[Data for review Boundary: Start]

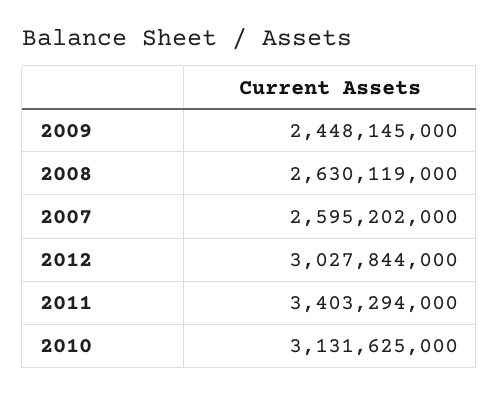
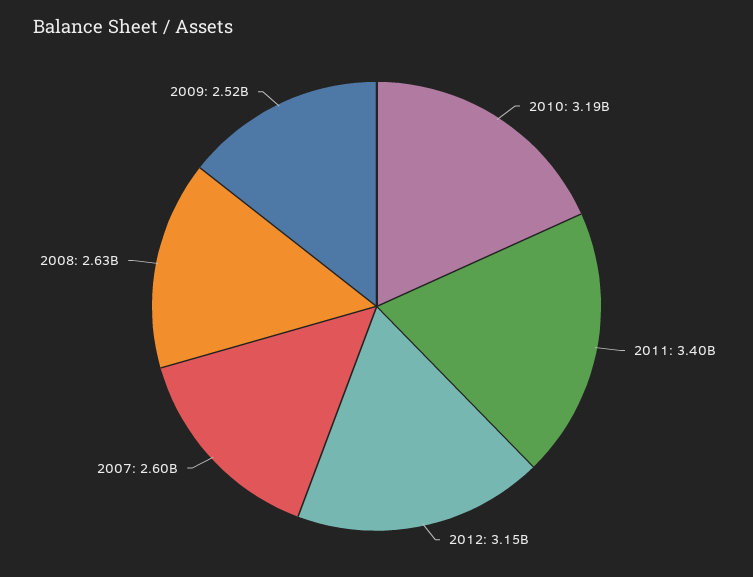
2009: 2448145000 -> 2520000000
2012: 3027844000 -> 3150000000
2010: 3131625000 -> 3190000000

[Data for review Boundary: End]
[Data for review Boundary: Start]

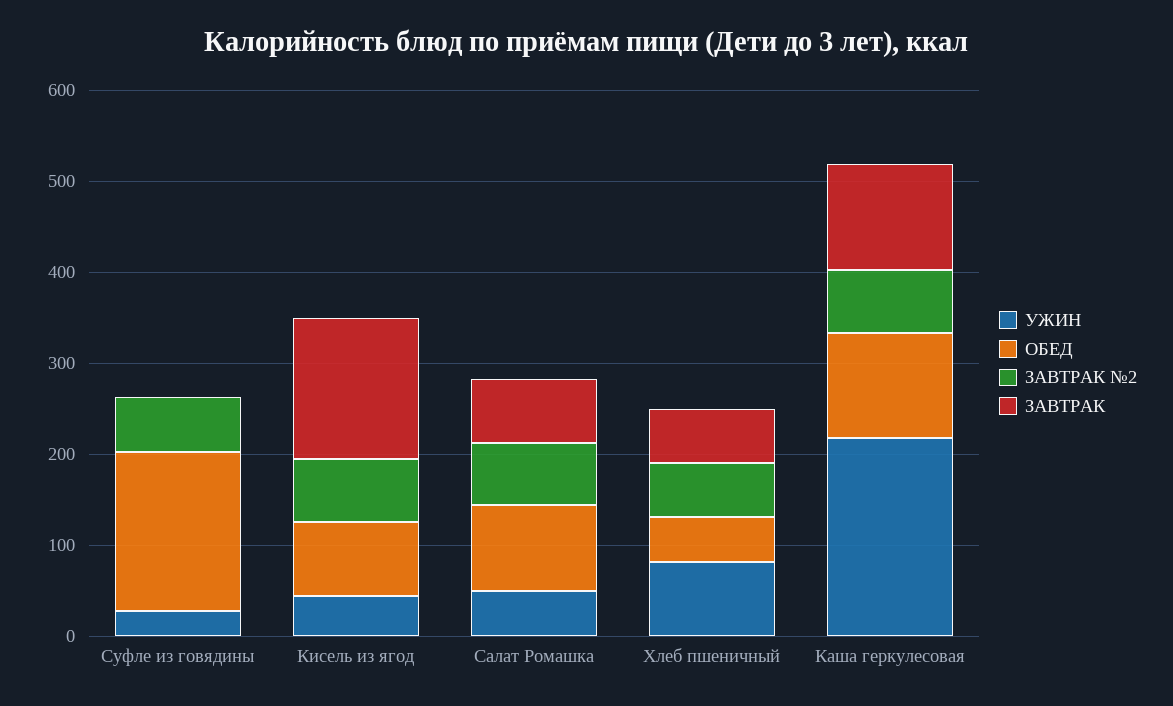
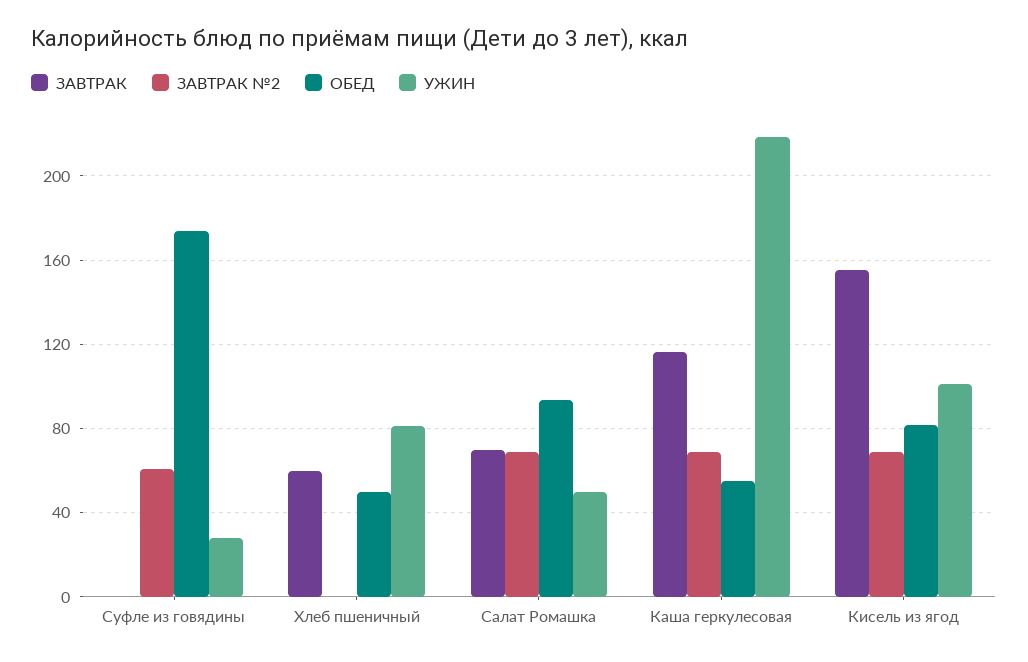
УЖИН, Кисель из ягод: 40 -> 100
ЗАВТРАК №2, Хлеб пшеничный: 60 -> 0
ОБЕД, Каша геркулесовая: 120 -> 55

[Data for review Boundary: End]

Assigned task: Each line above from the one with "2009: 2448145000 -> 2520000000" up to and including the one with "2010: 3131625000 -> 3190000000" must be set down exactly, and no line outside that span may appear.

Exercise result:
2009: 2448145000 -> 2520000000
2012: 3027844000 -> 3150000000
2010: 3131625000 -> 3190000000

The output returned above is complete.